In normal rats, ADRB1-expressing brain cells were found to be inactive during most sleep stages, but active when they were awake. In the mutant ones, these cells were even more active during waking hours. The researchers also found they could wake up sleeping rats by artificially activating these ADRB1-expressing brain cells.
The results suggest that ADRB1-expressing brain cells promote wakefulness and that variations in the ADRB1 gene influence how long we can stay awake for each day, said Fu. Her team has previously found that mutations in other genes like DEC2 also make people need to sleep less.
These mutations don’t seem to be associated with any negative health consequences. “Most natural short sleepers are very happy about their sleep pattern – they usually fully take advantage of their extra time,” Fu told New Scientist.

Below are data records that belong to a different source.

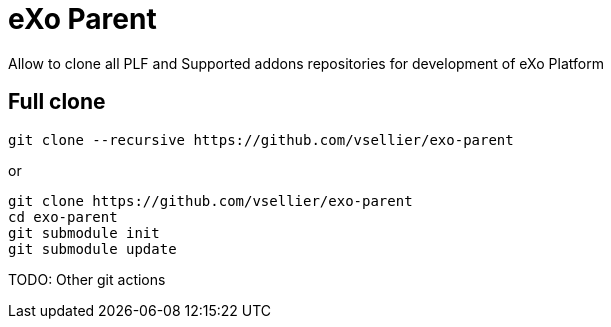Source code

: # eXo Parent

Allow to clone all PLF and Supported addons repositories for development of eXo Platform

## Full clone

```
git clone --recursive https://github.com/vsellier/exo-parent
```

or
```
git clone https://github.com/vsellier/exo-parent
cd exo-parent
git submodule init
git submodule update
```

TODO: Other git actions
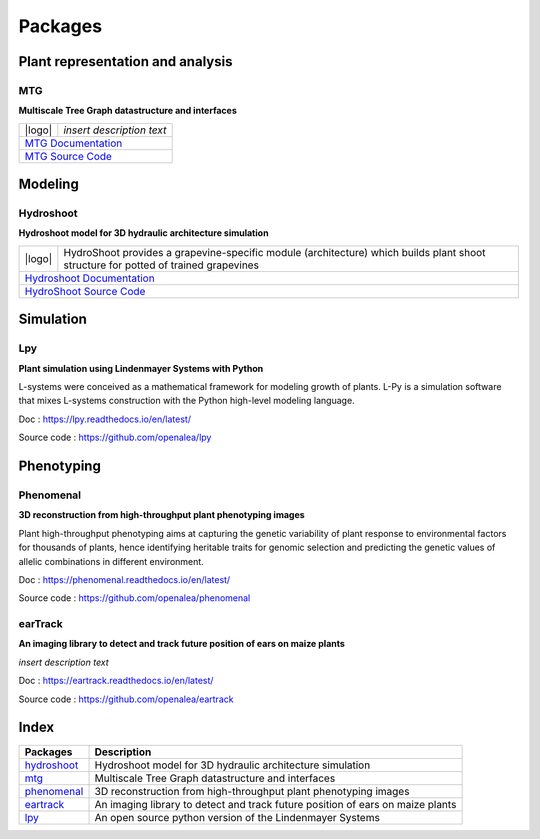 .. |logo| image:: ./images/openalea_web.png
   :height: 100px
   :alt: mtg image
   :align: left

========
Packages
========

Plant representation and analysis
=================================

MTG
---

**Multiscale Tree Graph datastructure and interfaces**

+--------+--------------------------------------------+
| |logo| | *insert description text*                  |
+--------+--------------------------------------------+
|`MTG Documentation <https://mtg.readthedocs.io>`_    |
+-----------------------------------------------------+
|`MTG Source Code <https://github.com/openalea/mtg>`_ |
+-----------------------------------------------------+

Modeling
========

Hydroshoot
----------

**Hydroshoot model for 3D hydraulic architecture simulation**

+--------+-----------------------------------------------------------------------------------------------------------------------------------+
| |logo| | HydroShoot provides a grapevine-specific module (architecture) which builds plant shoot structure for potted of trained grapevines|
+--------+-----------------------------------------------------------------------------------------------------------------------------------+
|`Hydroshoot Documentation <https://hydroshoot.readthedocs.io/en/latest/>`_                                                                  |
+--------------------------------------------------------------------------------------------------------------------------------------------+
|`HydroShoot Source Code <https://github.com/openalea/hydroshoot>`_                                                                          |
+--------------------------------------------------------------------------------------------------------------------------------------------+

Simulation
==========

Lpy
---

**Plant simulation using Lindenmayer Systems with Python**

.. image:: ./images/openalea_web.png
   :height: 100px
   :alt: lpy image
   :align: left

L-systems were conceived as a mathematical framework for modeling growth of plants. 
L-Py is a simulation software that mixes L-systems construction with the Python high-level modeling language. 


Doc : `https://lpy.readthedocs.io/en/latest/ <https://lpy.readthedocs.io/en/latest/>`_

Source code : `https://github.com/openalea/lpy <https://github.com/openalea/lpy>`_


Phenotyping
===========

Phenomenal
----------

**3D reconstruction from high-throughput plant phenotyping images**

.. image:: ./images/openalea_web.png
   :height: 100px
   :alt: phenomenal image
   :align: left

Plant high-throughput phenotyping aims at capturing the genetic variability of plant response to environmental factors for thousands of plants, 
hence identifying heritable traits for genomic selection and predicting the genetic values of allelic combinations in different environment.


Doc : `https://phenomenal.readthedocs.io/en/latest/ <https://phenomenal.readthedocs.io/en/latest/>`_

Source code : `https://github.com/openalea/phenomenal <https://github.com/openalea/phenomenal>`_

earTrack
--------

**An imaging library to detect and track future position of ears on maize plants**

.. image:: ./images/openalea_web.png
   :height: 100px
   :alt: eartrack image
   :align: left

*insert description text*


Doc : `https://eartrack.readthedocs.io/en/latest/ <https://eartrack.readthedocs.io/en/latest/>`_

Source code : `https://github.com/openalea/eartrack <https://github.com/openalea/eartrack>`_



Index
=====

+-----------+------------------------------------------------------------------------------+
|Packages   |Description                                                                   |
+===========+==============================================================================+
|hydroshoot_|Hydroshoot model for 3D hydraulic architecture simulation                     |
+-----------+------------------------------------------------------------------------------+
|mtg_       |Multiscale Tree Graph datastructure and interfaces                            |
+-----------+------------------------------------------------------------------------------+
|phenomenal_|3D reconstruction from high-throughput plant phenotyping images               |
+-----------+------------------------------------------------------------------------------+
|eartrack_  |An imaging library to detect and track future position of ears on maize plants|
+-----------+------------------------------------------------------------------------------+
|lpy_       |An open source python version of the Lindenmayer Systems                      |
+-----------+------------------------------------------------------------------------------+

The researchers think the ADRB1 and DEC2 mutations must have emerged recently in human history and haven’t had time to spread widely yet. “The 8-hour norm has been the standard for a long time, but somehow a few new mutations occurred recently and produced this seemingly advantageous trait,” Fud said.
While this is newly discovered mutated gene contributes to short sleep, the study highlighted it’s probably not the only one. There are likely more unrecognized genes and regions of the brain that tell our bodies when to go to bed and rise in the morning.
“Identifying genes, and mutations, that cause people to sleep less naturally without significant negative impact lays the groundwork for scientists to investigate how our sleep homeostasis and efficiency is regulated at the molecular and neuronal levels,” Fu says.